Deux-tiers de la population pour les Médecines Complémentaires

Le verdict de la votation est sans appel. Depuis les débuts de l’initiative le peuple suisse s’est constamment et clairement positionné du côté de ceux qui l’avaient lancée. Et cela ne devait visiblement rien changer au niveau des débats qui ont précédé le scrutin quand bien même des craintes ont été évoquées et attisées par des scenarii insensés. L’article constitutionnel présenté et libellé « le futur avec les médecines complémentaires » a été clairement accepté. La confiance de la population dans le bien-fondé des plantes médicinales donne du courage à la SMGP/SSPM qui continue de s’engager pour la Phytothérapie. Il est maintenant urgent de veiller tout d’abord à ce que le Fonds national et le CTI (agence de la Confédération pour la promotion et l’innovation) ne soient pas en contradiction dans leurs projets de recherche sur les plantes médicinales. Pour cela il faudrait mettre sur les rails un programme national de recherche. A cet égard la Suisse pourrait jouer un rôle prépondérant en Europe ; en général la position de leader est de rigueur en recherche ; et pourquoi ne le serions-nous pas en matière de médecine complémentaire et de recherche sur les plantes médicinales ? Avec la prise en compte de la phytothérapie dans l’assurance de base celle-ci se positionne plutôt bien : les remèdes à base de plantes médicinales sont actuellement incontestés et la LMT offre une large palette en matière de prescription magistrale. La reconnaissance de leur efficacité n’a pourtant pas encore été reconnue. La SSPM s’est annoncée auprès de l’OFSP, elle a fait sa demande et déposé son formulaire depuis bien longtemps mais elle n’en a reçu réponse que la semaine passée ; et ce n’est pas une surprise que de devoir encore fournir des documents supplémentaires afin de prouver leur efficacité, leur adéquation et leur économicité ! La SSPM se retrouve donc avec un défi considérable pour l’avenir.

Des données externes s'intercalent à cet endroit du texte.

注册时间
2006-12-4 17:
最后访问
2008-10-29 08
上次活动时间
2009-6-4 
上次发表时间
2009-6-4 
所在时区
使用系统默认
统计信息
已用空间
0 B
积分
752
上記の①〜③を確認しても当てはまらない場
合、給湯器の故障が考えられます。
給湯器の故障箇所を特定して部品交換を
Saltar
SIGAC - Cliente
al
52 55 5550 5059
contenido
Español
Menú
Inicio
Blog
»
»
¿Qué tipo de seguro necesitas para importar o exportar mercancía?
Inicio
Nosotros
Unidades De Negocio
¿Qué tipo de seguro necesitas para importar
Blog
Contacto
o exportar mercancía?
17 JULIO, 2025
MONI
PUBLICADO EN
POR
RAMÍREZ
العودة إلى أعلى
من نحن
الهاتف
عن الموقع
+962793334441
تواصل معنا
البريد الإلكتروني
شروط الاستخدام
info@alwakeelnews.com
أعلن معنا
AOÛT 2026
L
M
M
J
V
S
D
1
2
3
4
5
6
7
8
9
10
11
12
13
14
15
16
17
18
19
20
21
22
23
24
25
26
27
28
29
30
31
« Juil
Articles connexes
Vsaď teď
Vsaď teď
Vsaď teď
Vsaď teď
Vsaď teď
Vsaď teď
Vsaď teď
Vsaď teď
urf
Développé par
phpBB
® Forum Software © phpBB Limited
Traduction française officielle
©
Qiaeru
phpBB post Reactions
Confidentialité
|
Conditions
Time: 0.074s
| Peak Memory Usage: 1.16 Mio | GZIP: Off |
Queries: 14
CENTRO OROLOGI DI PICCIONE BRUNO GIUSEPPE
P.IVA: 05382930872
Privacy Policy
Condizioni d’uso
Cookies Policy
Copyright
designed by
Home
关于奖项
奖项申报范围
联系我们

Il est néanmoins évident que même si l’article constitutionnel a été accepté dans son principe, rien n’est gagné ; - il suffit de penser à la difficulté de faire accepter l’initiative sur les Alpes ou l’assurance Maternité. Il faudra continuer à se battre pas à pas auprès des milieux politiques pour arriver à être reconnus. Le « Oui » clair est heureusement une charge pour beaucoup de politiciens et les buts ont été clairement énoncés lors des débats qui ont précédé la votation. Durant les dernières semaines les médias ont montré un enthousiasme tout relatif face aux thérapies complémentaires : les rédactions des principaux journaux politiques et scientifiques en Suisse se sont montrés très sceptiques. Ce scepticisme peut à nouveau réapparaître chez les politiques lors de débats sur des questions purement professionnelles.
Maintenant que la votation a eu lieu, les médecins (hommes et femmes) qui souhaitent élargir leur compétence en direction des thérapies complémentaires sont vivement invités à monter dans le train de la SMGP/SSPM. L’offre d’assurer une formation continue et une formation complémentaire dans ce domaine leur est garantie pour l’avenir.